Of course, artificial intelligence concerns industry, work, creation, copyright... and we need to anticipate its future productive uses, in order to stay “up to date”. But to accompany our lives as they integrate this new facet, it seems to me essential to produce a critical thought, i.e. to put ourselves in a position to reflect on what is happening to us, what is changing us, to remain lucid and capable of freedom of thought and action.
What is “critical thinking”? It means questioning, from the outside, practices that have been internalized. To do this, I believe that experimentation, cultural action, play and hijacking are highly effective tools for research, exploration, dissemination and reflection. For me, research is collaborative, and intelligence is collective and creative. This requires good methods of cooperation, between human beings and with machines.

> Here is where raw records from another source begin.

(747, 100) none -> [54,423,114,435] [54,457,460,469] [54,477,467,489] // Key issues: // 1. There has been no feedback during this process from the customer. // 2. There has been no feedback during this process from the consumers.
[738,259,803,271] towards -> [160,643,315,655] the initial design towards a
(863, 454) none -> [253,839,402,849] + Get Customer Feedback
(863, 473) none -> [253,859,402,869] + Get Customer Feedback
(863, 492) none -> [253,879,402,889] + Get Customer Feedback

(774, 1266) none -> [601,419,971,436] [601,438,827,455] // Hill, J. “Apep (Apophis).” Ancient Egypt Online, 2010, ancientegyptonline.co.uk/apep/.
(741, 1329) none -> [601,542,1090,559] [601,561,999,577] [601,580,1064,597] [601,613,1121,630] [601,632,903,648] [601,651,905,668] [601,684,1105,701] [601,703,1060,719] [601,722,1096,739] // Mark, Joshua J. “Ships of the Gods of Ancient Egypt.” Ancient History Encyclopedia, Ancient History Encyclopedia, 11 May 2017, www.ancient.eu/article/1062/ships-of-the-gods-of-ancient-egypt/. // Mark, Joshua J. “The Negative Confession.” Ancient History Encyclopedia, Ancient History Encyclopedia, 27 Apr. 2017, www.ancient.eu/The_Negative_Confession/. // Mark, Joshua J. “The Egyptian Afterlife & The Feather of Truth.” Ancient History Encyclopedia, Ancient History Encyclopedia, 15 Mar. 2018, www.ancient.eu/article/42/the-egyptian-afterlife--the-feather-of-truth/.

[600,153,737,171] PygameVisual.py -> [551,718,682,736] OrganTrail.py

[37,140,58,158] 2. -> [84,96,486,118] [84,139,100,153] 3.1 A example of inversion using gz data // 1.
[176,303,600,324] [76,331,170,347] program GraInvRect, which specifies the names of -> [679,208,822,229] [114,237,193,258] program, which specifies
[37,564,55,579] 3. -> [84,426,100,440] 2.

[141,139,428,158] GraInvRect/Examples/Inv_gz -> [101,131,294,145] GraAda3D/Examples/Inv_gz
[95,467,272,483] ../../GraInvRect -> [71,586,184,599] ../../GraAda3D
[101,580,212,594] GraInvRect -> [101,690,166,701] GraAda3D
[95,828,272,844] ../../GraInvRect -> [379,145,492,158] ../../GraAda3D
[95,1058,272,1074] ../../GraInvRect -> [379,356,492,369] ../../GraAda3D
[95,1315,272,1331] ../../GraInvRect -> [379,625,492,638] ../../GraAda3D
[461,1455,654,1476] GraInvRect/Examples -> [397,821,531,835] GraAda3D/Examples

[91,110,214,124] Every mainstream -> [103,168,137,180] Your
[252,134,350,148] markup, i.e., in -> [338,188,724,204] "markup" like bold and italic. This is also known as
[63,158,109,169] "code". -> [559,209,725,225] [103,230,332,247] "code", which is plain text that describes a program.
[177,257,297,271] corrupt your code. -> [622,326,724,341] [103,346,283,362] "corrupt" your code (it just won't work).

Here, I bring together stories of experience, methodological texts and practical ideas. I share concrete ways in which artificial intelligence, like any other tool, can be invested in the service of humanism.

Here are a few openings for critical thinking on AI, in the form of questions:

  • Is artificial intelligence a subject in itself? Is it not rather a medium of existence, like digital technology, whose fields need to be distinguished in detail?
  • Why do we never talk about ecology when we talk about artificial intelligence?
  • Which works of science fiction would come closest to what we’re currently experiencing with AIs?
  • How can we use artificial intelligence in a playful way? How can we imagine creative activities for young and old alike?
  • What is the nature of the entanglement between artificial intelligence and the capitalist project?
  • What are the political dimensions of artificial intelligence?
  • How does artificial intelligence concern philosophy? Which philosophers are working on the subject today?
  • What is the history of artificial intelligence? Both its successive myths and the evolution of its technologies.
  • How can we create artificial intelligence ourselves? In particular, with the Python language.
  • Are there unseen artificial intelligences that have a major influence on our lives?
  • What does artificial intelligence bring to creation? How can we experiment with it?